** Exercise prompt **
Starting at the line that contains "شبکه‌های اجتماعی", quote every line through the end of the entries, word for word, skipping the pictures.

::::

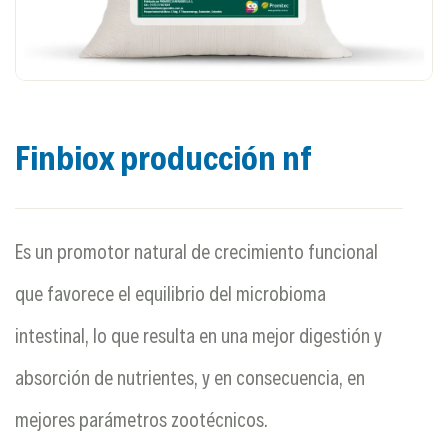
Finbiox producción nf
Es un promotor natural de crecimiento funcional
que favorece el equilibrio del microbioma
intestinal, lo que resulta en una mejor digestión y
absorción de nutrientes, y en consecuencia, en
mejores parámetros zootécnicos.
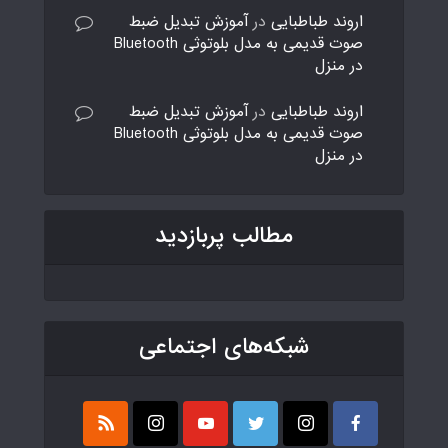
اروند طباطبایی
در
آموزش تبدیل ضبط
صوت قدیمی به مدل بلوتوثی Bluetooth
در منزل
اروند طباطبایی
در
آموزش تبدیل ضبط
صوت قدیمی به مدل بلوتوثی Bluetooth
در منزل
مطالب پربازدید
شبکه‌های اجتماعی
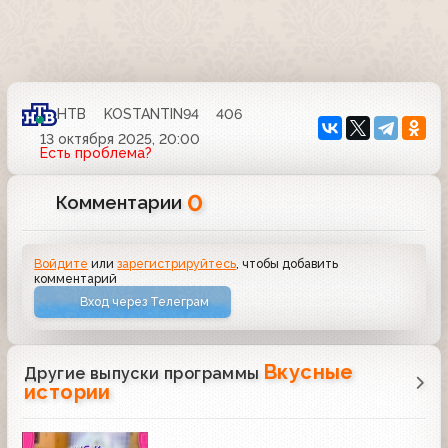
НТВ
KOSTANTIN94
406
13 октября 2025, 20:00
Есть проблема?
0
Комментарии
Войдите
или
зарегистрируйтесь
, чтобы добавить
комментарий
Вход через Телеграм
Вкусные
Другие выпуски программы
истории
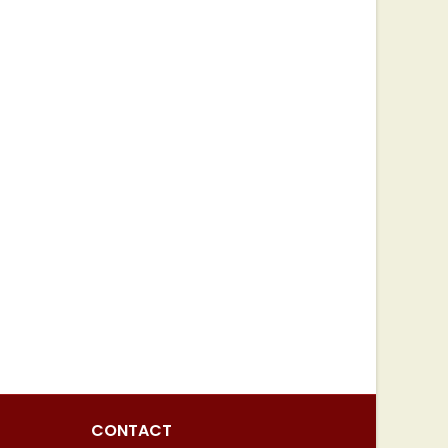
CONTACT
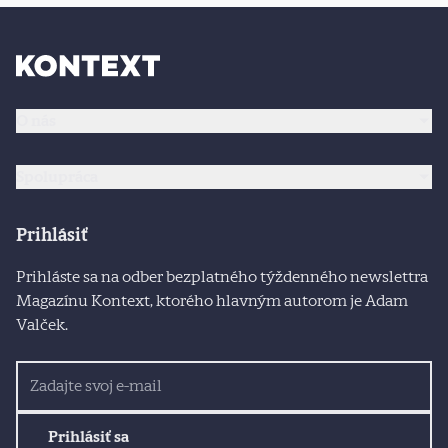
O nás
Spolupráca
Prihlásiť
Prihláste sa na odber bezplatného týždenného newslettra
Magazínu Kontext, ktorého hlavným autorom je Adam
Valček.
Prihlásiť sa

::::

** Answer **
شبکه‌های اجتماعی
НТВ
KOSTANTIN94
406
13 октября 2025, 20:00
Есть проблема?
0
Комментарии
Войдите
или
зарегистрируйтесь
, чтобы добавить
комментарий
Вход через Телеграм
Вкусные
Другие выпуски программы
истории
CONTACT
O nás
Spolupráca
Prihlásiť
Prihláste sa na odber bezplatného týždenného newslettra
Magazínu Kontext, ktorého hlavným autorom je Adam
Valček.
Prihlásiť sa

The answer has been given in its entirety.